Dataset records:
::::

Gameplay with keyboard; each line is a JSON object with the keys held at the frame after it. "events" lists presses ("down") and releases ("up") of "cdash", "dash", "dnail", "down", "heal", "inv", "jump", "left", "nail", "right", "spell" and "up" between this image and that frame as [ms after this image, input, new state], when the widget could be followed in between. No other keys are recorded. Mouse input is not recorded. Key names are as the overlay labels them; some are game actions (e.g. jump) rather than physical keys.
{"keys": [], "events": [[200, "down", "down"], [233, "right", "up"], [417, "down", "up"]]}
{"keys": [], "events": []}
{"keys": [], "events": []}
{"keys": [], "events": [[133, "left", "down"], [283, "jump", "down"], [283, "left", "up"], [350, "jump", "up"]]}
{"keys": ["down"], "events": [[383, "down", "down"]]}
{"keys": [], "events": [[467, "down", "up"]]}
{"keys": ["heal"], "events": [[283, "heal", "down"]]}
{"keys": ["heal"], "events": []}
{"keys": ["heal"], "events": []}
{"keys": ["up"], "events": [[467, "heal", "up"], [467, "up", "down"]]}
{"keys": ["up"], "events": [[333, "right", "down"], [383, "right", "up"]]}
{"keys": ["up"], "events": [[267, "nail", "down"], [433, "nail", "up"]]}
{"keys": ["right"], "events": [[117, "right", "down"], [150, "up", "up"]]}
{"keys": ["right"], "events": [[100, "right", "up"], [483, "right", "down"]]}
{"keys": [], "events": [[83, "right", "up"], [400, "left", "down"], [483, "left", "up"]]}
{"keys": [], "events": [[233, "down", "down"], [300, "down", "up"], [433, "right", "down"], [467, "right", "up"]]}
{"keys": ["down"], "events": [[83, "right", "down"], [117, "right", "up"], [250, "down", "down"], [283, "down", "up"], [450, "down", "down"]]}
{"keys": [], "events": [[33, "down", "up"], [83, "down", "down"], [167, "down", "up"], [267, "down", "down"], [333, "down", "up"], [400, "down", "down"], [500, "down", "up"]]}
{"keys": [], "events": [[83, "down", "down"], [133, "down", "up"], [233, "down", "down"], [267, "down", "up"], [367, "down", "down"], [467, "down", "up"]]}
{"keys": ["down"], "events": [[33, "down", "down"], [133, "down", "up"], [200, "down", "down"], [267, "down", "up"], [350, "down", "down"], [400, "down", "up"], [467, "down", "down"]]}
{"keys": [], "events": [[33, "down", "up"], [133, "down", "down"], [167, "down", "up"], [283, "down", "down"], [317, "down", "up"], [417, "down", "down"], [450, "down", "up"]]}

::::

TASK STATEMENT = Line by line, transcribe the data exactly.

OUTPUT FOR THIS TASK =
Gameplay with keyboard; each line is a JSON object with the keys held at the frame after it. "events" lists presses ("down") and releases ("up") of "cdash", "dash", "dnail", "down", "heal", "inv", "jump", "left", "nail", "right", "spell" and "up" between this image and that frame as [ms after this image, input, new state], when the widget could be followed in between. No other keys are recorded. Mouse input is not recorded. Key names are as the overlay labels them; some are game actions (e.g. jump) rather than physical keys.
{"keys": [], "events": [[200, "down", "down"], [233, "right", "up"], [417, "down", "up"]]}
{"keys": [], "events": []}
{"keys": [], "events": []}
{"keys": [], "events": [[133, "left", "down"], [283, "jump", "down"], [283, "left", "up"], [350, "jump", "up"]]}
{"keys": ["down"], "events": [[383, "down", "down"]]}
{"keys": [], "events": [[467, "down", "up"]]}
{"keys": ["heal"], "events": [[283, "heal", "down"]]}
{"keys": ["heal"], "events": []}
{"keys": ["heal"], "events": []}
{"keys": ["up"], "events": [[467, "heal", "up"], [467, "up", "down"]]}
{"keys": ["up"], "events": [[333, "right", "down"], [383, "right", "up"]]}
{"keys": ["up"], "events": [[267, "nail", "down"], [433, "nail", "up"]]}
{"keys": ["right"], "events": [[117, "right", "down"], [150, "up", "up"]]}
{"keys": ["right"], "events": [[100, "right", "up"], [483, "right", "down"]]}
{"keys": [], "events": [[83, "right", "up"], [400, "left", "down"], [483, "left", "up"]]}
{"keys": [], "events": [[233, "down", "down"], [300, "down", "up"], [433, "right", "down"], [467, "right", "up"]]}
{"keys": ["down"], "events": [[83, "right", "down"], [117, "right", "up"], [250, "down", "down"], [283, "down", "up"], [450, "down", "down"]]}
{"keys": [], "events": [[33, "down", "up"], [83, "down", "down"], [167, "down", "up"], [267, "down", "down"], [333, "down", "up"], [400, "down", "down"], [500, "down", "up"]]}
{"keys": [], "events": [[83, "down", "down"], [133, "down", "up"], [233, "down", "down"], [267, "down", "up"], [367, "down", "down"], [467, "down", "up"]]}
{"keys": ["down"], "events": [[33, "down", "down"], [133, "down", "up"], [200, "down", "down"], [267, "down", "up"], [350, "down", "down"], [400, "down", "up"], [467, "down", "down"]]}
{"keys": [], "events": [[33, "down", "up"], [133, "down", "down"], [167, "down", "up"], [283, "down", "down"], [317, "down", "up"], [417, "down", "down"], [450, "down", "up"]]}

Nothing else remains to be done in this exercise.